Before anything else, that last shot of the season was bone-chilling. It paid homage to Psycho’s final shot of Norman and Freddie Highmore absolutely killed it (pun intended). There was something different that I noticed in this final shot: Norma was lurking in the background. Originally she came in to take her son home, but as the camera focused on Norman, she slowly fell behind him so he was all the audience could see. Norman has fully enveloped Norma; the two have become one.

So far, the series has played with a possibility of redemption for the future killer, but that illusion was fully shattered once he embraced Mother. Deep down, he knew he killed Miss Watson, but once the Mother took over, he quickly became that person. I don’t think Bates Motel’s final shot was a glimpse of what’s to come; I think it has arrived in full force. By Norman answering “no” on the polygraph, he has embraced the Mother persona in a conscious, non-blackout state for the first time.

Even though this episode was Norman saying goodbye to the things he loves most as his impending suicide drew nearer, more than anything, this episode felt like a goodbye for the quirky Norman Bates the audience has come to know and love over the past two seasons and a hello to the future killer.

That kiss. I didn’t think the series would actually go there. Sure, there is a lot of hinting at the Oedipal-esque nature of their relationship, but never did I think a kiss would happen. It was so uncomfortable and hard to watch. You can’t tell me that was a casual familial kiss, because it wasn’t.

Another shot that was downright creepy was when Norma was rocking in the infamous rocking chair. Actually seeing Vera Farmiga, alive and well Norma, rock about Norman’s room in the chair was another perfect homage to Psycho.

Dylan and Norma’s scenes were so touching. Finally Dylan heard what he needed to hear from his mother. All he wanted was to be loved and accepted by her and Norma buying her son that plane ticket to Montreal spoke volumes. No matter what circumstance he was born from, he is a part of the family.

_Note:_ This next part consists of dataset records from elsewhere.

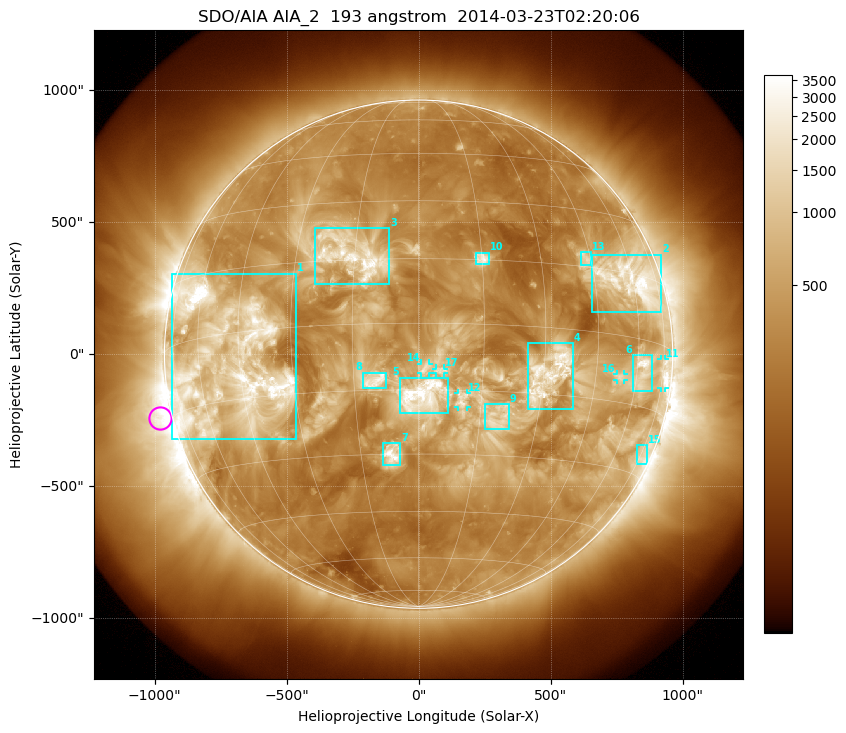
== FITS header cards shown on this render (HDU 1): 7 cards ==
TELESCOP= 'SDO/AIA'
INSTRUME= 'AIA_2'
WAVELNTH=                  193
WAVEUNIT= 'angstrom'
DATE-OBS= '2014-03-23T02:20:06.84'
CTYPE1  = 'HPLN-TAN'
CTYPE2  = 'HPLT-TAN'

Speaking of being a part of the family, Emma being brought back into the Bates family circle is a both a blessing and a curse that most likely will lead to her demise. She should have run while she had the chance, but Emma being Emma, she just wants to be accepted as a part of the family.

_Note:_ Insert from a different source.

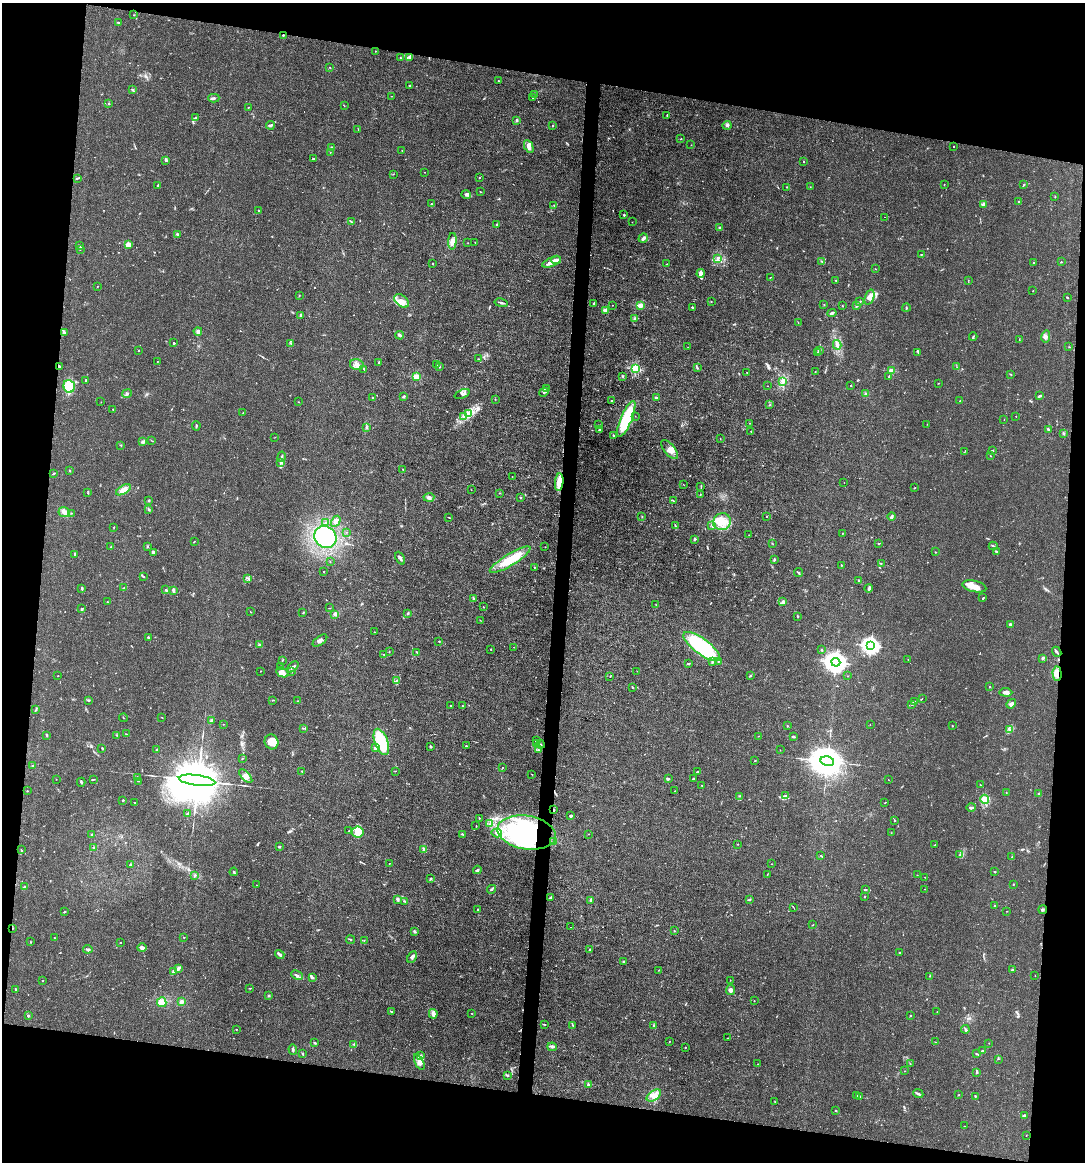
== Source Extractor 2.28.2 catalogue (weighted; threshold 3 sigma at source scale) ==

Going into it, the best thing the finale could’ve done was get rid of the drug trade madness. For the most part, they did an excellent job silencing the drug trade for the impending third season. With both Zane and his sister gone, more than likely Dylan will become the pot master of White Pine Bay with Remo as his sidekick. I’m looking forward to Dylan coming into his own next season.

Zane’s sister was such a useless character. Okay, having a female in charge of the drug ring was a nice twist (yay female leadership!) but she served no purpose to further the storyline. Seeing her and her brother killed off was more of a thankful moment than anything else. For the record, I would totally be into a Dylan and Romero buddy-cop spinoff.